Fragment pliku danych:
* * *
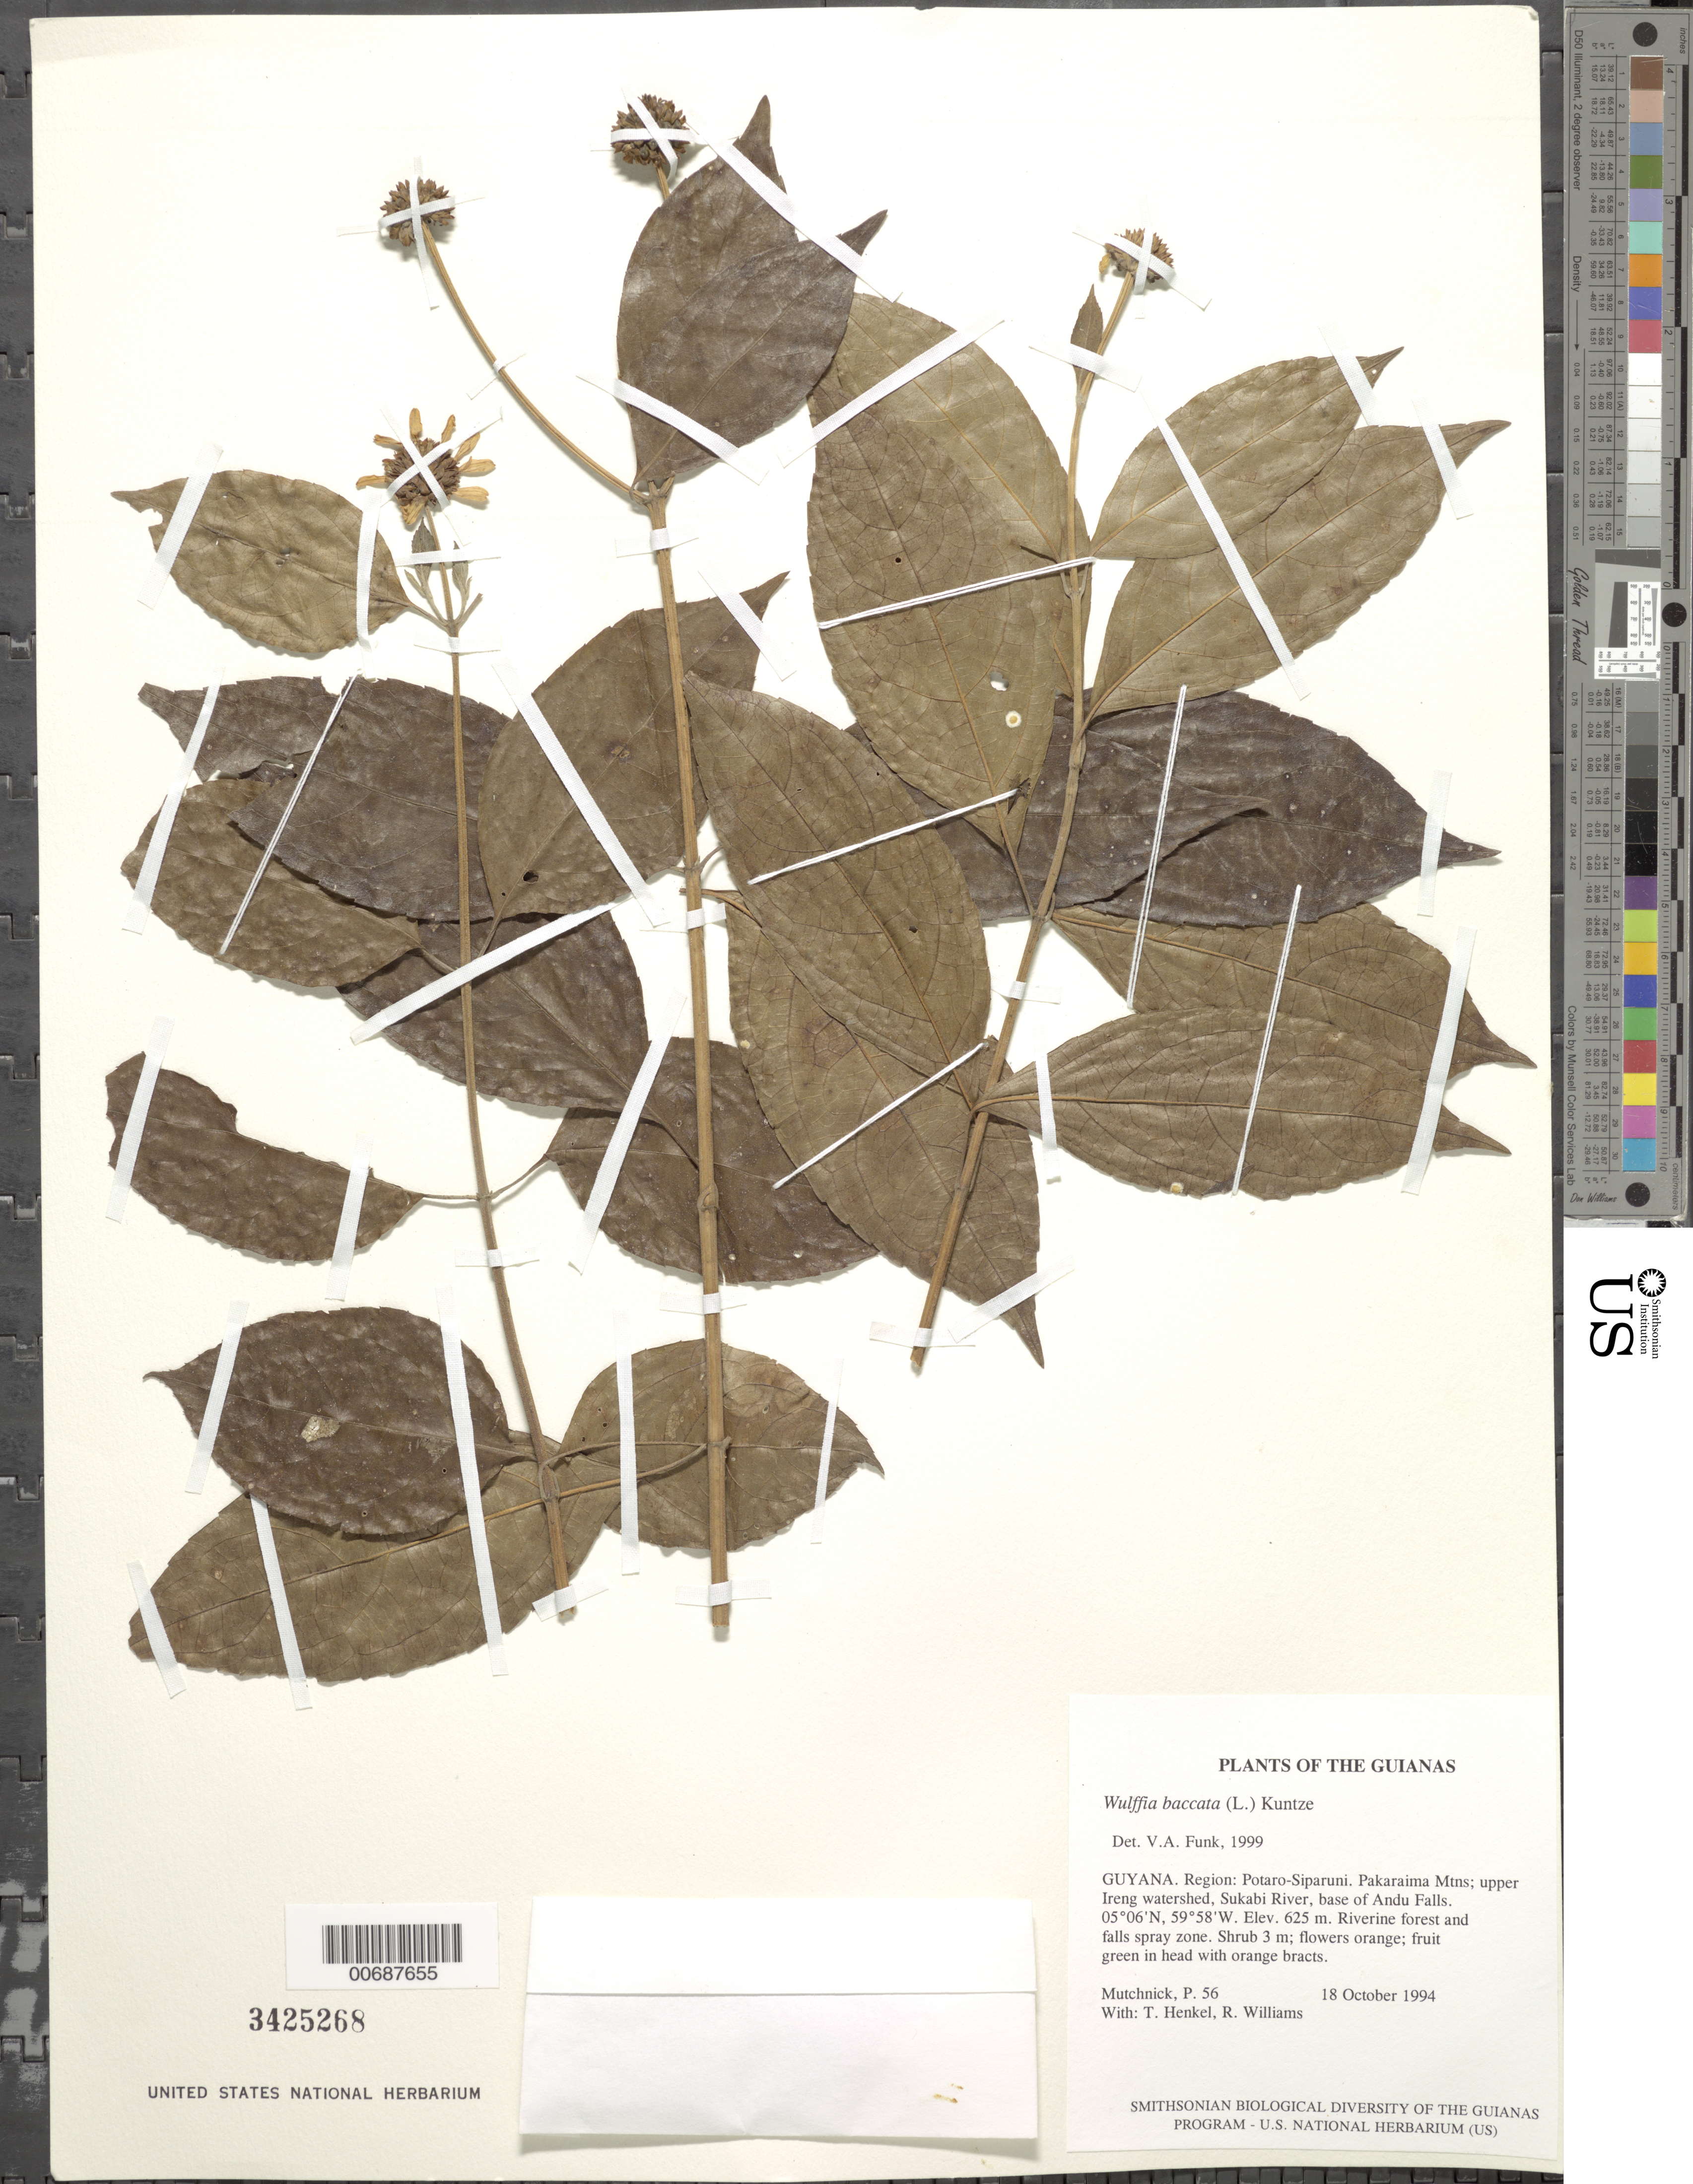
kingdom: Plantae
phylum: Tracheophyta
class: Magnoliopsida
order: Asterales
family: Asteraceae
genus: Wulffia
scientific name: Wulffia baccata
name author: (L. f.) Kuntze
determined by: Funk, Vicki A., (BOT), Smithsonian Institution - National Museum of Natural History (UNITED STATES)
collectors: P. Mutchnick, T. Henkel & R. Williams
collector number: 56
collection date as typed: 18 October 1994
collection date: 1994-10-18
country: Guyana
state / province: Potaro-Siparuni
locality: Pakaraima Mtns; upper Ireng watershed, Sukabi River, base of Andu Falls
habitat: Riverine forest and falls spray zone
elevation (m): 625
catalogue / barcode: US 3425268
* * *
#### Zadanie:
Skopiuj wiernie wszystkie powyższe dane, linia po linii, ale pomiń obraz.

#### Wynik ćwiczenia:
kingdom: Plantae
phylum: Tracheophyta
class: Magnoliopsida
order: Asterales
family: Asteraceae
genus: Wulffia
scientific name: Wulffia baccata
name author: (L. f.) Kuntze
determined by: Funk, Vicki A., (BOT), Smithsonian Institution - National Museum of Natural History (UNITED STATES)
collectors: P. Mutchnick, T. Henkel & R. Williams
collector number: 56
collection date as typed: 18 October 1994
collection date: 1994-10-18
country: Guyana
state / province: Potaro-Siparuni
locality: Pakaraima Mtns; upper Ireng watershed, Sukabi River, base of Andu Falls
habitat: Riverine forest and falls spray zone
elevation (m): 625
catalogue / barcode: US 3425268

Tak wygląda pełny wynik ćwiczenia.